• _Work required_: What is needed here is an exact repetition of the records below, beginning at the line that has "- [ ] [《网络安全技术" and stopping after the line that has "- rtl-sdr.com".

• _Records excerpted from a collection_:
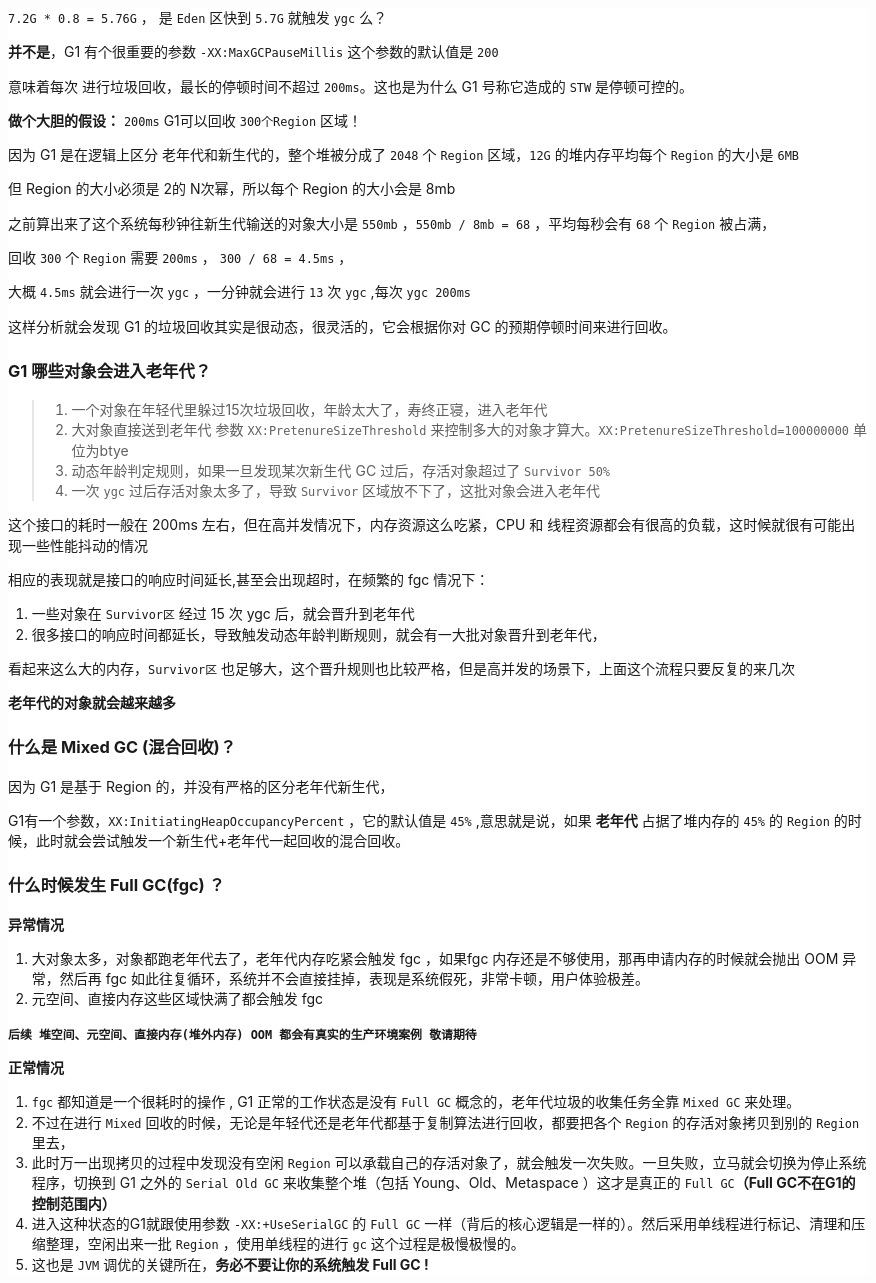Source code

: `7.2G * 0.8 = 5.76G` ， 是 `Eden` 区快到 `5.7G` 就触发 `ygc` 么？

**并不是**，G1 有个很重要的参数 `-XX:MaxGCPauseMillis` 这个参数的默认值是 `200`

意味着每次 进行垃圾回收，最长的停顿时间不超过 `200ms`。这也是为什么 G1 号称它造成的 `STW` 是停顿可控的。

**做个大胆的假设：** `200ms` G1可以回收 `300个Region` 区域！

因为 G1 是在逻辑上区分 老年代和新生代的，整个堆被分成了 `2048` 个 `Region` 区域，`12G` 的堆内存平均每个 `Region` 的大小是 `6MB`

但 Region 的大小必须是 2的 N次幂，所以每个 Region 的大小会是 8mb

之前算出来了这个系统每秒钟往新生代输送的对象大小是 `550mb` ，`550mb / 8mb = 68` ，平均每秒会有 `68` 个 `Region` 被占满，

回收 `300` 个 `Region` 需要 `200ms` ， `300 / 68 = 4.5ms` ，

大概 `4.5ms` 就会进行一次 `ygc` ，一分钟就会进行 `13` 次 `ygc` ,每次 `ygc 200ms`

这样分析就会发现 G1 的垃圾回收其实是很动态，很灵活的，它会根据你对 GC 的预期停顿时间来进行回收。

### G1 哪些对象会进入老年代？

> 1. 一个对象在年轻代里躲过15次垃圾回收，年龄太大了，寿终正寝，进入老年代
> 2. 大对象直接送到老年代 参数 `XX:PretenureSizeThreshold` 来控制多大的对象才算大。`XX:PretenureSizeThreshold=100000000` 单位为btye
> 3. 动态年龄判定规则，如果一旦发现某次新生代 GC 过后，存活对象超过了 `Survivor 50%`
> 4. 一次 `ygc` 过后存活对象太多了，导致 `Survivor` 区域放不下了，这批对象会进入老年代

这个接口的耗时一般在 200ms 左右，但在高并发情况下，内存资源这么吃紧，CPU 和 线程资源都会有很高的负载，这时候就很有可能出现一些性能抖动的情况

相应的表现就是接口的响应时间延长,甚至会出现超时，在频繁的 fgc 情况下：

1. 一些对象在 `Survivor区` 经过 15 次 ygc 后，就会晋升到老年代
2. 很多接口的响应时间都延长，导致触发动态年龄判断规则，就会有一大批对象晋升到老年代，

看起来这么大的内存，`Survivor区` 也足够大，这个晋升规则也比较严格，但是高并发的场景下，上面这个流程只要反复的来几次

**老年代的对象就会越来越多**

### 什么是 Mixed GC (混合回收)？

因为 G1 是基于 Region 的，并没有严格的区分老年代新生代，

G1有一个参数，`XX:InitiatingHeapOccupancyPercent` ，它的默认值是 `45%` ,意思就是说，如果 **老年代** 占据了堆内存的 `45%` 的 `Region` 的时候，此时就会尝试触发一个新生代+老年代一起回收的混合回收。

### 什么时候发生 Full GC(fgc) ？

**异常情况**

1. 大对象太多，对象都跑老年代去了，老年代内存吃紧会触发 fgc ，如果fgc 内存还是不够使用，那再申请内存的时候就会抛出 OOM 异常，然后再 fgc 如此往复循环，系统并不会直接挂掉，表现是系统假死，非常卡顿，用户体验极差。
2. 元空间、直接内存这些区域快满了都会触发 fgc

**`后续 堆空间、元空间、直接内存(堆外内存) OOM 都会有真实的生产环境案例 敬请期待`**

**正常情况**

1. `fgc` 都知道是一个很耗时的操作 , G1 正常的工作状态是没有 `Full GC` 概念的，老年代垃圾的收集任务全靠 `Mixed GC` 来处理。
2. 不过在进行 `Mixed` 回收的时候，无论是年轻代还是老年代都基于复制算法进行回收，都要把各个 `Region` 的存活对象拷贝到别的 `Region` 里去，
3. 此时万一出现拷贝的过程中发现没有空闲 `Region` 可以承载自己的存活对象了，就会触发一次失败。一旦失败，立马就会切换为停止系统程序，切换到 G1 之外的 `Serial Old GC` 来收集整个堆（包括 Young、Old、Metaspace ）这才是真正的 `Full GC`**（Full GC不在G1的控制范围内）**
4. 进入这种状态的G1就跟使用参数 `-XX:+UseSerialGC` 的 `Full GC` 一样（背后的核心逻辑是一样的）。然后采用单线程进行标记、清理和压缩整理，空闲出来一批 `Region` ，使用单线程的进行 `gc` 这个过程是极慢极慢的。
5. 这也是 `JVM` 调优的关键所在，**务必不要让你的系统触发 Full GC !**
* * *
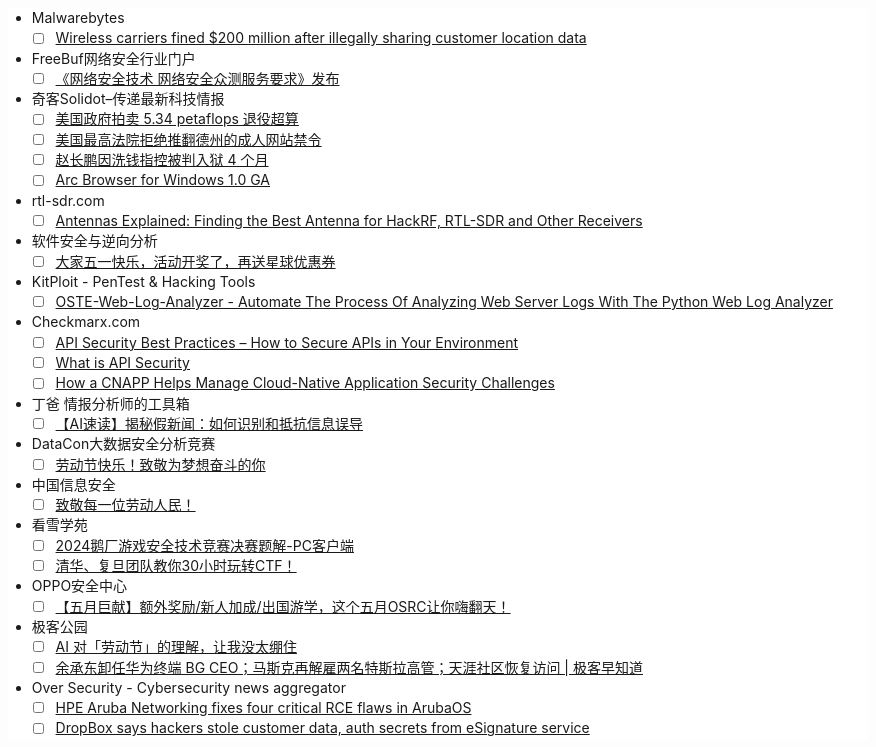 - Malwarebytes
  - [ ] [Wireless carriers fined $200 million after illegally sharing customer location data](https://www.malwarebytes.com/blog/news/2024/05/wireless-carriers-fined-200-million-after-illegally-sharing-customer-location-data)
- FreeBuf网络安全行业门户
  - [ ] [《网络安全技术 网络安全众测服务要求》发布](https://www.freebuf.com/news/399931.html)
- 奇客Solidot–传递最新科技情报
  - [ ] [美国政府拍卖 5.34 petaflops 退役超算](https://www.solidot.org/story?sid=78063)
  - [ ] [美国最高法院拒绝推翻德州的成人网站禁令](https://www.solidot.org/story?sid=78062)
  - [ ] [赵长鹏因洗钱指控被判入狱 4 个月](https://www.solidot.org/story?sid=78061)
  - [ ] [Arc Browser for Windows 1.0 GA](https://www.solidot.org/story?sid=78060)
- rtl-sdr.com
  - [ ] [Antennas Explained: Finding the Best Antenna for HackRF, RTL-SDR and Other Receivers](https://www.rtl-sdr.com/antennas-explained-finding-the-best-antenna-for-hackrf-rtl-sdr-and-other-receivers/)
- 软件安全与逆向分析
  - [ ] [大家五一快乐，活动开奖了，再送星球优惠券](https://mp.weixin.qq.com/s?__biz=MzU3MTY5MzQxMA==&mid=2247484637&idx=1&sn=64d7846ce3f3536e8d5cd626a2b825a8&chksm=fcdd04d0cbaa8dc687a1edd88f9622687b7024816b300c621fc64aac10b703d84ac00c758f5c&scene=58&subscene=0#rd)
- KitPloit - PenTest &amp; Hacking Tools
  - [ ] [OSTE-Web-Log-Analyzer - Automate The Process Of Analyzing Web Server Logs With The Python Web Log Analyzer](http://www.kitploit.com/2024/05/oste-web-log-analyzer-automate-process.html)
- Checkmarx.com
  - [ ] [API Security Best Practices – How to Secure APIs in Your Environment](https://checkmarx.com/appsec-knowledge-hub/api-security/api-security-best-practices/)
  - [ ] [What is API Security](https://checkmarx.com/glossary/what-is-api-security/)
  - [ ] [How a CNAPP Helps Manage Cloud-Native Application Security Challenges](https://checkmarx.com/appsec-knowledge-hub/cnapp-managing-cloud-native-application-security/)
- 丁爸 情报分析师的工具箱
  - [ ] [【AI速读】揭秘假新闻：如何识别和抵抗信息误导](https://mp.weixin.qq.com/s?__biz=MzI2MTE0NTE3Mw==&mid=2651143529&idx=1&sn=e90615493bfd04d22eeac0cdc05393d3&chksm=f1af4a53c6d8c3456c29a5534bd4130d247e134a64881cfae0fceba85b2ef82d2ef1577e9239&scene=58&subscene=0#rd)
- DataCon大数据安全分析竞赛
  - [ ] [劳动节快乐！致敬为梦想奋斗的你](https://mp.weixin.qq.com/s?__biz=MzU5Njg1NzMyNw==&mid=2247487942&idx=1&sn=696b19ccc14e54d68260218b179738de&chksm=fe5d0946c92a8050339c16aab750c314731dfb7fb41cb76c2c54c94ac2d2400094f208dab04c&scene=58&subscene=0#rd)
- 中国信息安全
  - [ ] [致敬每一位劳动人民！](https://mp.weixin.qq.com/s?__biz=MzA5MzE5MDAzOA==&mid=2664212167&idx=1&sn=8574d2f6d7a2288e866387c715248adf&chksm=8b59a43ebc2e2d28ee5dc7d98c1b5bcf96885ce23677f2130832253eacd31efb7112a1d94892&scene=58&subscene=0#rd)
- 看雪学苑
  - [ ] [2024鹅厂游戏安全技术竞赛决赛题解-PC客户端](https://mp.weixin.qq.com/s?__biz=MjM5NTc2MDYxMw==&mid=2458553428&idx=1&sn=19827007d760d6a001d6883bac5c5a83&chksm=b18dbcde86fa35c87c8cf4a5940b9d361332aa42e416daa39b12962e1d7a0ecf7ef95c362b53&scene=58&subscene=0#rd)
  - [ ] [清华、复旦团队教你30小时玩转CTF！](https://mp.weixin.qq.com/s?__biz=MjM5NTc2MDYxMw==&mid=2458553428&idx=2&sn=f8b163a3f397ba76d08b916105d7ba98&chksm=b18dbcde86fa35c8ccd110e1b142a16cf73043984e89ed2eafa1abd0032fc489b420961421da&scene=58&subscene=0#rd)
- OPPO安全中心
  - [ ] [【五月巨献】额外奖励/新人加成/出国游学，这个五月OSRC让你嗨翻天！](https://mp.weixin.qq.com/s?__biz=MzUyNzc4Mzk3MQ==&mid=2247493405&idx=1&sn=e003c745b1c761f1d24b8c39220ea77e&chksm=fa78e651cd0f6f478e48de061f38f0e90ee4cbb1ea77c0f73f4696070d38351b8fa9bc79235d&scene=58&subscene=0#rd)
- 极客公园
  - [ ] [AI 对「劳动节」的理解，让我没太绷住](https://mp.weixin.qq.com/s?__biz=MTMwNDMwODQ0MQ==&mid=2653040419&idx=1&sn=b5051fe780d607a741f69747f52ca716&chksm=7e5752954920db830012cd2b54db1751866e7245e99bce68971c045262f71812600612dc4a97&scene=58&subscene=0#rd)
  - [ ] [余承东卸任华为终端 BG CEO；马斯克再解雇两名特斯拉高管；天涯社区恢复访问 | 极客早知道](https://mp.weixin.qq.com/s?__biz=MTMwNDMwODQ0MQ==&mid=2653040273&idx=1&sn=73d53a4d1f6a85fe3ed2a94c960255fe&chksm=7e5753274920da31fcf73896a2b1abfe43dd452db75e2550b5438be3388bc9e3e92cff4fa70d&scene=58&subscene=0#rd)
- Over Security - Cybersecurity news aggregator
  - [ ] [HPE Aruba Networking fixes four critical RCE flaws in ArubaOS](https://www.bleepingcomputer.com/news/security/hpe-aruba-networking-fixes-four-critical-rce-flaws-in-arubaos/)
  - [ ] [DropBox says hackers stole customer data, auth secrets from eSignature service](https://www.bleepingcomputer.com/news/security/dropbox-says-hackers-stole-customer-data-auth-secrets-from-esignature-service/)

• _Answer for this exercise_:
  - [ ] [《网络安全技术 网络安全众测服务要求》发布](https://www.freebuf.com/news/399931.html)
- 奇客Solidot–传递最新科技情报
  - [ ] [美国政府拍卖 5.34 petaflops 退役超算](https://www.solidot.org/story?sid=78063)
  - [ ] [美国最高法院拒绝推翻德州的成人网站禁令](https://www.solidot.org/story?sid=78062)
  - [ ] [赵长鹏因洗钱指控被判入狱 4 个月](https://www.solidot.org/story?sid=78061)
  - [ ] [Arc Browser for Windows 1.0 GA](https://www.solidot.org/story?sid=78060)
- rtl-sdr.com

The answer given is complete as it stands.